Denis Severin (Violoncello), Camerata Franconia, Ltg. Dorian Keilhack

Rubrik: CDs
Verlag/Label: Solo Musica
erschienen in: das Orchester 11/2020 , Seite 70

Irrte die Musikgeschichte, als sie den solistisch tätigen Cellisten dieser Welt romantische Werke mit Streichorchesterbegleitung vorenthielt? – Wir können an dieser Stelle diese aus dem unendlichen Raum gegriffene Frage natürlich nicht letztgültig beantworten.
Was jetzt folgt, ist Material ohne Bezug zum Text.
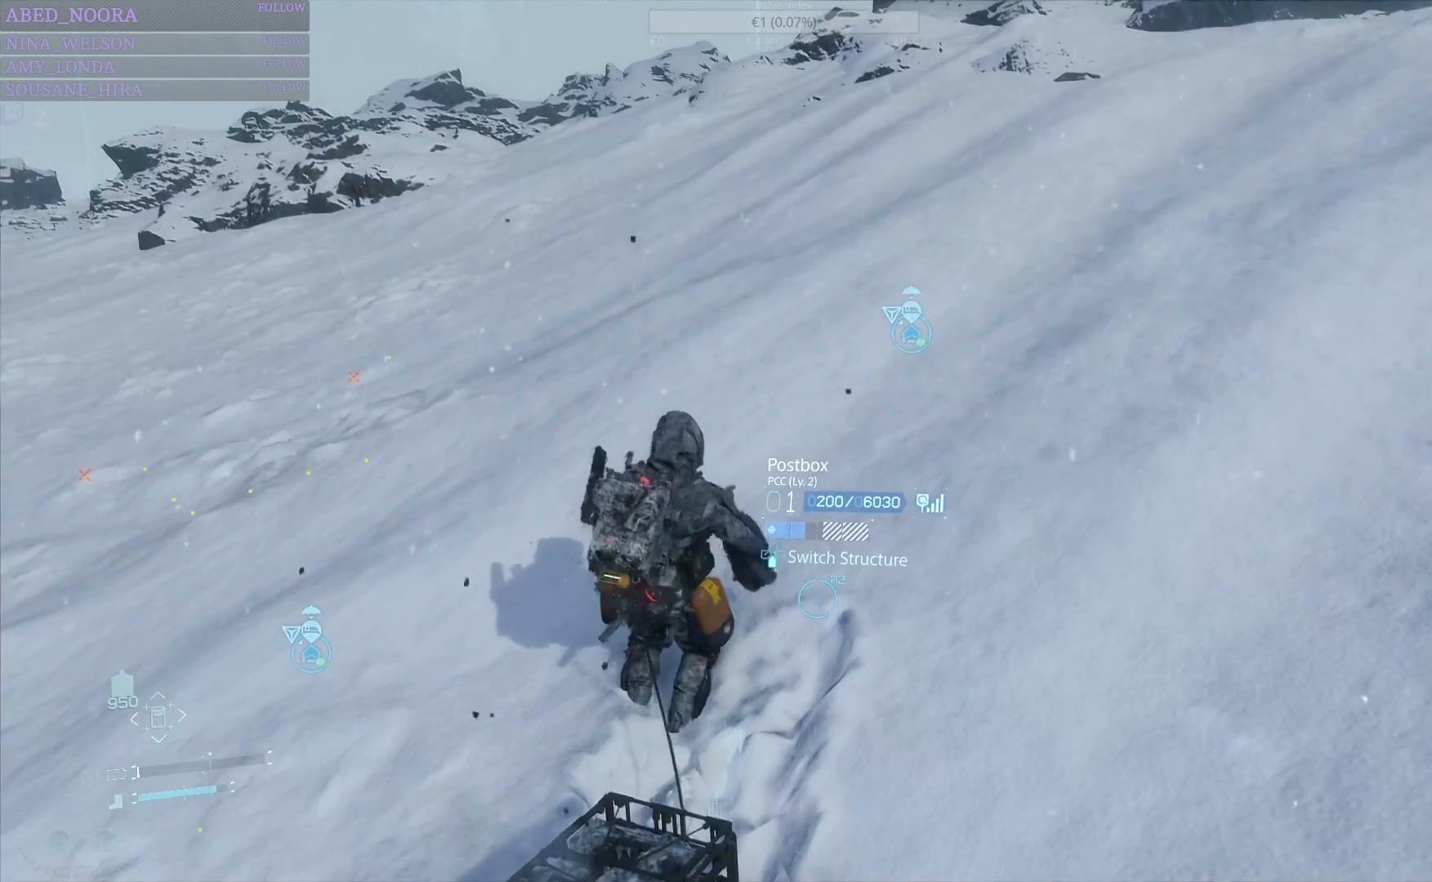
{"buttons": ["L2"], "left_stick": "center", "right_stick": "center", "events": []}
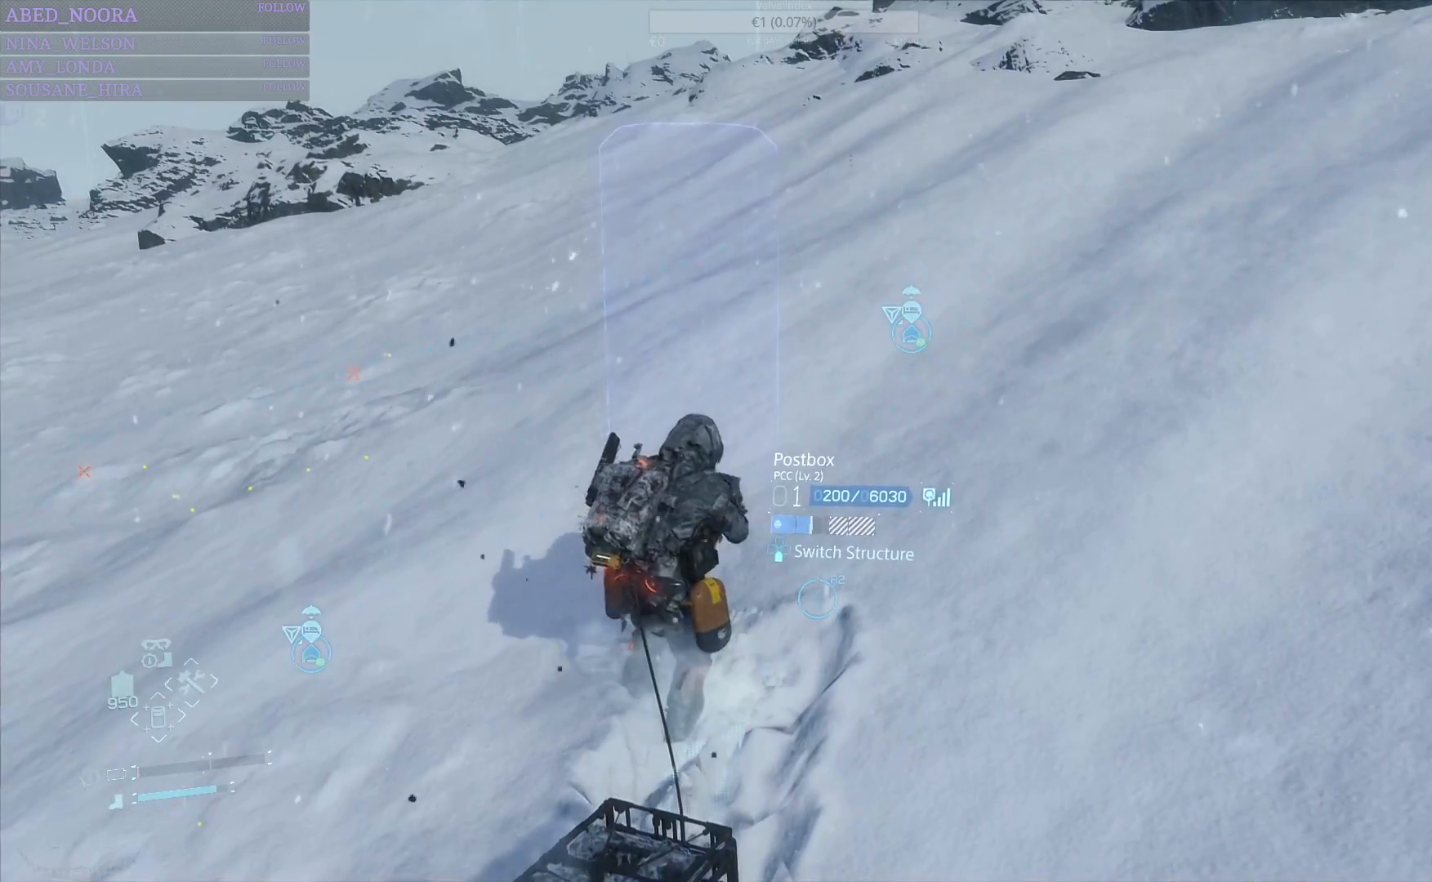
{"buttons": ["L2"], "left_stick": "center", "right_stick": "center", "events": [[17, "DPAD_DOWN", "down"], [100, "DPAD_DOWN", "up"], [233, "DPAD_DOWN", "down"], [317, "DPAD_DOWN", "up"], [400, "DPAD_DOWN", "down"], [483, "DPAD_DOWN", "up"]]}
Was wir aber können, ist auf eine hübsche CD hinzuweisen, die die oben genannte Besetzung aufs Allerliebste in Szene setzt.
Protagonist ist Denis Severin, Cello-Professor in Genf-Neuchâtel und Dozent an der HdK Bern. Der in der Ukraine gebürtige und in Moskau ausgebildete Musiker lebt die Leidenschaft für sein Instrument auf dem Podium wie gleichermaßen als Pädagoge. Und liebt, das können wir mit Fug unterstellen, das musikalische Zusammenwirken mit jungen Musikern auf Meisteroder Kammermusikkursen und Festivals. Ihm, der ganz natürlich auch im Barock und der Klassik zuhause ist – mit mannigfaltigen Repertoirestücken für die Solocello-Streichorchesterbesetzung –, wurde der offenbar blinde Fleck der romantischen Komponisten zum Ansporn, einige bekannte Repertoirestücke von seinem Kollegen und Freund Myroslav Krill arrangieren zu lassen.
Das Ergebnis erfreut nicht nur die Ohren der Zuhörer, sondern sicher auch die Streichorchester dieser Welt, die nun auch mal Cellisten außer zu CPE Bach oder Boccherini einladen können. Zu Schumanns Fünf Stücken im Volkston etwa, oder zu Cassadós Sonate im alten spanischen Stil. Der ursprüngliche Klaviersatz des genialen Casals- Schülers ist mit feinem Gefühl auf die Farben der Streicher übertragen, ja im Verlauf von Danza con variazioni auch mal zu einem entzückenden Pizzicato-Stückchen umgedichtet. Severin pflegt einen schlanken, dabei überaus warmherzigen Ton, darf auch in den anderen Stücken der CD nach Herzenslust singen und mit seiner Musikalität berühren. Rachmaninows schmachtfetzige Vocalise ist dabei, des Weiteren zwei Sätze von Fauré, Romance und Sicilienne, die in etlichen anderen Bearbeitungen kursieren.
Man genießt Bekanntes im neuen Kleid auch deshalb, weil das Streicher-Kammerorchester aus Erlangen, die Camerata Franconia, mit dezentem Charme und untadeligem Können musiziert. Die Mischung aus gestandenen Kammermusikern und jungen, talentierten Akademisten unter der Leitung von Dorian Keilhack, der im Verlauf seiner Karriere schon etliche zeitgenössische Opern aus der Taufe gehoben hat, hat sich seit der Gründung 2013 bewährt. Die aus ganz Europa zu den Projekttagen angereisten Musiker sind privat bei der traditionell weltoffenen Erlanger Bevölkerung untergebracht.
Dieser Geist belebt die Musik, das meint man jedenfalls beim Hören zu spüren. Dagegen sind vermeintliche Irrtümer der Musikgeschichte gänzlich ohne Belang.